Perspectives étudiantes féministes. Actes électroniques. (2010)
Introduction


Une édition électronique réalisée à partir des Actes du colloque Perspectives étudiantes féministes. Actes électroniques. Colloque étudiant les 12 et 13 mars 2010 à l'Université Laval. Québec: Chaire Claire-Bonenfant - Femmes, savoirs et sociétés, Université Laval, 234 pp. [Autorisation accordée le 4 février 2013 par Hélène Charron, sociologue, professeure et chercheure associée, Chaire Claire-Bonenfant, Femmes, savoirs et société, Université Laval, de diffuser les Actes de ce colloque dans Les Classiques des sciences sociales.]

Introduction


Les études féministes constituent un champ de recherche relativement jeune. En Amérique du Nord, elles se sont développées d’abord dans les universités anglophones, dans les années 1970, sous l’appellation de women’s studies. Dans ces universités, les professeures ont rapidement compris l’importance de former des départements, de façon à assurer la pérennité de leurs efforts.
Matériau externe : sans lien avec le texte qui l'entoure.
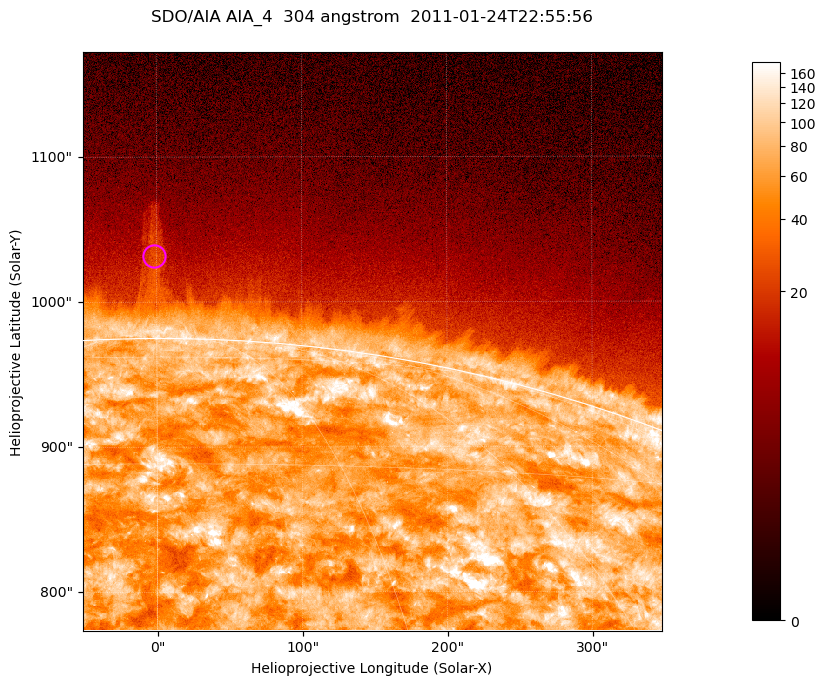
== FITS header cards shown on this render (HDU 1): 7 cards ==
TELESCOP= 'SDO/AIA '           / For AIA: SDO/AIA
INSTRUME= 'AIA_4   '           / For AIA: AIA_ATA1, AIA_ATA2, AIA_ATA3 or AIA_AT
WAVELNTH=                  304 / [angstrom] Wavelength
WAVEUNIT= 'angstrom'           / Wavelength unit: angstrom
DATE-OBS= '2011-01-24T22:55:56.128' / [ISO] Date when observation started; ISO 8
CTYPE1  = 'HPLN-TAN'           / CTYPE1; Typically HPLN
CTYPE2  = 'HPLT-TAN'           / CTYPE2; Typically HPLT

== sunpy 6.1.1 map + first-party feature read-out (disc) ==
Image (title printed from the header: SDO/AIA AIA_4  304 angstrom  2011-01-24T22:55:56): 665 x 665 px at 0.6 arcsec/px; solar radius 975 arcsec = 1625 px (partial field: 2.4% of the solar disc is inside the frame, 46% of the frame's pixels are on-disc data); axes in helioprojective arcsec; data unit not stated in the header (colour bar unlabelled)
Orientation: roll -0.132 deg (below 1 deg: not rotated)
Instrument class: DISC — disc imager (sunpy class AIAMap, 304 A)
Bright regions (active regions / flare kernels): reference = the on-disc median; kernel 5 px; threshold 5 sigma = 127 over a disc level ~70.4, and >= 1.15x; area >= 442 px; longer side >= 8 px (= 4.8 arcsec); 0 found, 0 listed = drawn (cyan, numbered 1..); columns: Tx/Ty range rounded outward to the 2 arcsec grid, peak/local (2 s.f.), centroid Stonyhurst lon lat
Off-limb structures (1.02-1.3 R_sun): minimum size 221 px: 4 found; the strongest spans PA ~0 deg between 1.03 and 1.1 R_sun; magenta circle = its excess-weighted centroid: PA ~0 deg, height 1.06 R_sun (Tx ~-2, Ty ~1032 arcsec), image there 2.2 x the reference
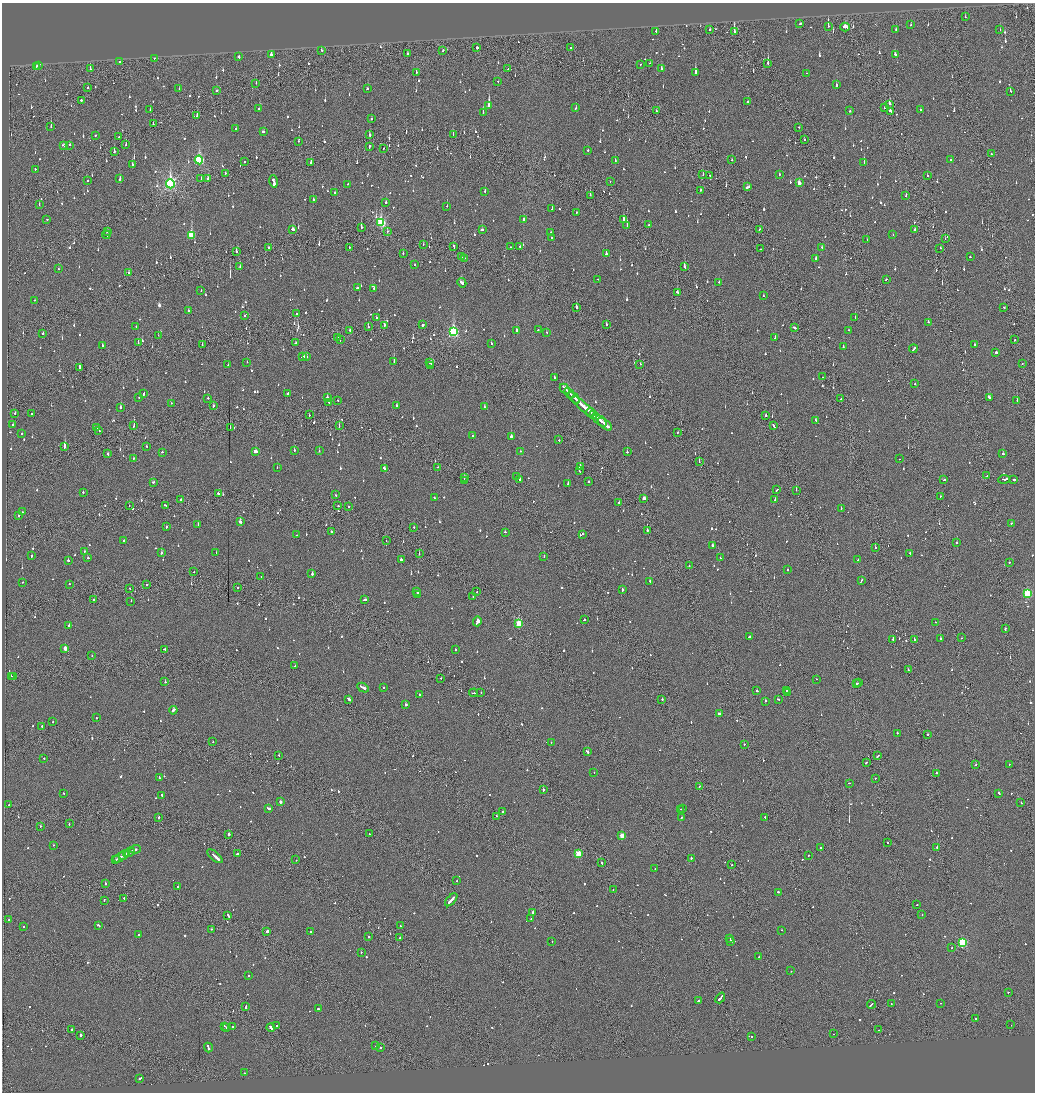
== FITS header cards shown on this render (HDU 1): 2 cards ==
NAXIS1  =                 2065
NAXIS2  =                 2180

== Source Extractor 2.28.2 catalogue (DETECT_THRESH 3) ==
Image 2065 x 2180 px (HDU 1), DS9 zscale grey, zoomed out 1/2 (1 PNG px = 2 x 2 image px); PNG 1037 x 1094 px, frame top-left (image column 1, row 2179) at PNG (2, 3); each listed source drawn as its Kron ellipse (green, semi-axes under 4 px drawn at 4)
Background -0.11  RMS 0.063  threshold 0.188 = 3 sigma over >= 5 px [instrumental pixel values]
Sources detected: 1313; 73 cannot appear on this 1/2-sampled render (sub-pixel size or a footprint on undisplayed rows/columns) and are neither listed nor drawn; of the other 1240, the 500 brightest by FLUX_AUTO listed and drawn (740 fainter detections omitted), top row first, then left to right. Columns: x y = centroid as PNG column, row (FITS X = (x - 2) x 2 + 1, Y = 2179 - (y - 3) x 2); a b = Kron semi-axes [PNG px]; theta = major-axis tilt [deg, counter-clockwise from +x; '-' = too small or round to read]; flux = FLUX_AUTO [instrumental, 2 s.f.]
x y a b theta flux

Du côté des universités québécoises francophones, c’est seulement dans les années 1970 et 1980 que les études féministes ont fait leur apparition dans les répertoires
de cours. Or, les professeures féministes francophones ont adopté une stratégie alternative à celle de leurs collègues anglophones. Craignant la dépolitisation et
la ghettoïsation des études féministes si ces dernières étaient regroupées dans un département distinct, elles ont préféré élaborer des cours féministes à l’intérieur
des programmes disciplinaires existants. La voie adoptée par les féministes francophones a contribué à questionner directement les savoirs androcentriques présentés dans les champs disciplinaires traditionnels et a rejoint une plus grande population d’étudiantes et d’étudiants.

À l’Université Laval, par exemple, les complicités entre professeures féministes se sont transformées en collaborations pluridisciplinaires de diverses natures : cours et projets de recherche pluridisciplinaires tels que le Diplôme d’études supérieures spécialisées (DESS) en études féministes et groupes de recherche comme le Groupe de recherche multidisciplinaire féministe (GREMF). Mais cette politique connaît une contrepartie : la plus faible institutionnalisation des études féministes dans les universités francophones fragilise leur statut qui demeure précaire.

Aujourd’hui les études féministes connaissent de grandes transformations dans les universités québécoises. La traduction française d’ouvrages majeurs de théoriciennes anglo-saxonnes – pensons notamment à celle, tardive, des travaux de Judith Butler – tout comme le rapprochement entre les universités anglophones et francophones du Québec – pensons ici à un événement tel que Back Off! organisé conjointement par le Women’s Studies Association of Concordia et le Centre des femmes de l’UQAM et dont la première édition date de 2008 – sont à la fois des moteurs et des manifestations de cette évolution. Les débats entre perspectives, voire la confrontation entre écoles de pensée, rendent les études féministes plus vivantes que jamais. Sous la pression des études gaies et lesbiennes, des queer studies et des études postcoloniales, elles n’ont pas disparu : au contraire, elles se sont enrichies. Elles ont même à bien des égards envahi des sphères traditionnelles du savoir en faisant une entrée dans des disciplines aussi variées que l’architecture et la médecine.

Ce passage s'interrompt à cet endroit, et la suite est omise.